I have a piece up at the Prospect about the obvious constitutionality of the Affordable Care Act. In particular, the “activity/inactivity” distinction cooked up by conservatives to get the ACA ruled unconstitutional 1)has no basis in the text of the Constitution or Supreme Court precedent and 2)is particularly inapplicable in the context of health care:
The first problem with the argument is the assumption that people without insurance are choosing not to participate in the market for health care. This argument might have some validity if we lived in a libertarian dystopia in which people without health insurance were left to die in the case of a medical emergency. But this is not the case. As the administration brief points out, “for decades, state and federal laws—reflecting deeply rooted societal values—have required emergency rooms to stabilize patients who arrive with an emergency condition, and common-law and ethical duties restrict a physician’s ability to terminate a patient-physician relationship.” The uninsured consumed nearly $120 billion in medical services in the last year for which there is good data (2008). People who go without medical insurance, then, are not choosing to exclude themselves from the health-care market in any meaningful sense; as the Obama administration brief reads, “[i]ndividuals without insurance actively participate in the health care market, but they pay only a fraction of the cost of the services they consume.” Not only is this free riding not some kind of constitutionally protected liberty, it represents exactly the kind of collective-action problem that the commerce clause was designed to give the federal government the ability to address.

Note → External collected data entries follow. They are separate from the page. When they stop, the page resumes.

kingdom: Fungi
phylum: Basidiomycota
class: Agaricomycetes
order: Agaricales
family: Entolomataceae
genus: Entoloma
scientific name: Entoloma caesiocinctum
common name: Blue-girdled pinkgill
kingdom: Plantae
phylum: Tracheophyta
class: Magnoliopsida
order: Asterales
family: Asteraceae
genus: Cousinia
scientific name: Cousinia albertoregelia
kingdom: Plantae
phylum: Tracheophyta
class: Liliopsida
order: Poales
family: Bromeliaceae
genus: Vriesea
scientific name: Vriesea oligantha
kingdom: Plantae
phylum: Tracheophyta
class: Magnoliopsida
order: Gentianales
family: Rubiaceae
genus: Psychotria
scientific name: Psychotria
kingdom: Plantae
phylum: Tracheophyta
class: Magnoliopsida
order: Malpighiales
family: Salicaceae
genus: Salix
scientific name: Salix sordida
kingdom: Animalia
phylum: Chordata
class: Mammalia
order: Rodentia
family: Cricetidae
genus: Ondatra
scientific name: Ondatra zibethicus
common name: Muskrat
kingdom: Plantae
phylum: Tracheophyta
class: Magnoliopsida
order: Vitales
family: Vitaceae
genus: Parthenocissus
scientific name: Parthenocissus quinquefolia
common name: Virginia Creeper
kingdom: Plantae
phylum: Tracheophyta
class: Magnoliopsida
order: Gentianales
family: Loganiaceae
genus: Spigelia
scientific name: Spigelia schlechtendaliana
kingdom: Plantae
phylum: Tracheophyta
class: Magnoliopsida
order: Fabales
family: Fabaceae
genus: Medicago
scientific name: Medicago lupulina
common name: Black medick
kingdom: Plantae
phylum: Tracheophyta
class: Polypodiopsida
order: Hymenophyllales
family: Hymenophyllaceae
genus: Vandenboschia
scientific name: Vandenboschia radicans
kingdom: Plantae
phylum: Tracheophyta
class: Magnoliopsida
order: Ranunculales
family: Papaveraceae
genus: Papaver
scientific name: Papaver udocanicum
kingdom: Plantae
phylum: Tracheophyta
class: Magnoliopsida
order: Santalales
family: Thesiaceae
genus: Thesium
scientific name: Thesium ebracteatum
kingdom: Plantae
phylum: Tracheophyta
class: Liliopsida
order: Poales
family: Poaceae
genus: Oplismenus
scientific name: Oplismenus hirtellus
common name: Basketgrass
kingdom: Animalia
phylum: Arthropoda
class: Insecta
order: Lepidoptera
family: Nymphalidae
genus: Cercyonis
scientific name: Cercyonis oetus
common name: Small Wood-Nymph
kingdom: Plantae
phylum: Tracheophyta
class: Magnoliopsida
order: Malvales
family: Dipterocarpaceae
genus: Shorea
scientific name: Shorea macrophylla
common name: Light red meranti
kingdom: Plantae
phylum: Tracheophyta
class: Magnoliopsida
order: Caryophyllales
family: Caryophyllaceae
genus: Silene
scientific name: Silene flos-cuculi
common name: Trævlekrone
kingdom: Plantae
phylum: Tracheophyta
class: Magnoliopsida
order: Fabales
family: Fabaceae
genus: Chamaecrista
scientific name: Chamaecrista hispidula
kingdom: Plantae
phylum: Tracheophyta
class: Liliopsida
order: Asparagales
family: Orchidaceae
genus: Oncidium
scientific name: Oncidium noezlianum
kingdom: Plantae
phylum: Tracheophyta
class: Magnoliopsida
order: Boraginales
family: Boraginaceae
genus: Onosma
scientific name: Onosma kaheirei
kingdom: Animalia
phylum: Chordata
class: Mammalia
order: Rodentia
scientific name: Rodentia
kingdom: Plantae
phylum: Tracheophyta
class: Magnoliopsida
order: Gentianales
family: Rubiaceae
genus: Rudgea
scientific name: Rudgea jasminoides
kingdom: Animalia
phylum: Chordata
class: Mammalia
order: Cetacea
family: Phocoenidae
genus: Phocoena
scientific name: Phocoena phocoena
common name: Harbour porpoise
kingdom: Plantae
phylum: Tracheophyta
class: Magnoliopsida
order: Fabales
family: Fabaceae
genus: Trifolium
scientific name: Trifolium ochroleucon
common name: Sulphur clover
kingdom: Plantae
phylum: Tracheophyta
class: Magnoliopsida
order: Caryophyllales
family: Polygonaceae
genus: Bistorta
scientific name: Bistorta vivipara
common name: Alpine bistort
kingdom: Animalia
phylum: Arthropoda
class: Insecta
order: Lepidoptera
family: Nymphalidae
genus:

Another point worth adding is that people making the ad hoc arguments about the unconstitutionality of the ACA have claimed that the regulation of “inactivity” is especially dangerous because it lacks a “limiting principle” — allegedly, if the government can regulate your “inactive” choice to let taxpayers pay your emergency medical care it can regulate anything. Leaving aside the fact that the argument is specious on its face, a limiting principle of course remains in place — U.S. v. Lopez. In Lopez, nothing direct economic or involving interstate markets was involved, and Congress provided no evidence that there were substantial indirect economic effects or that states were incompetent to deal with the problem. With respect to the ACA, conversely, the regulation is not merely rationally related to but essential to a broader regulatory framework that is almost universally conceded to be constitutional, and health insurance presents potential collective action problems that states would be unable to solve in light of federal action to end discriminatory insurance company practices. Upholding the ACA would do nothing to undermine the “limiting principle” actually established by the Rehnquist Court.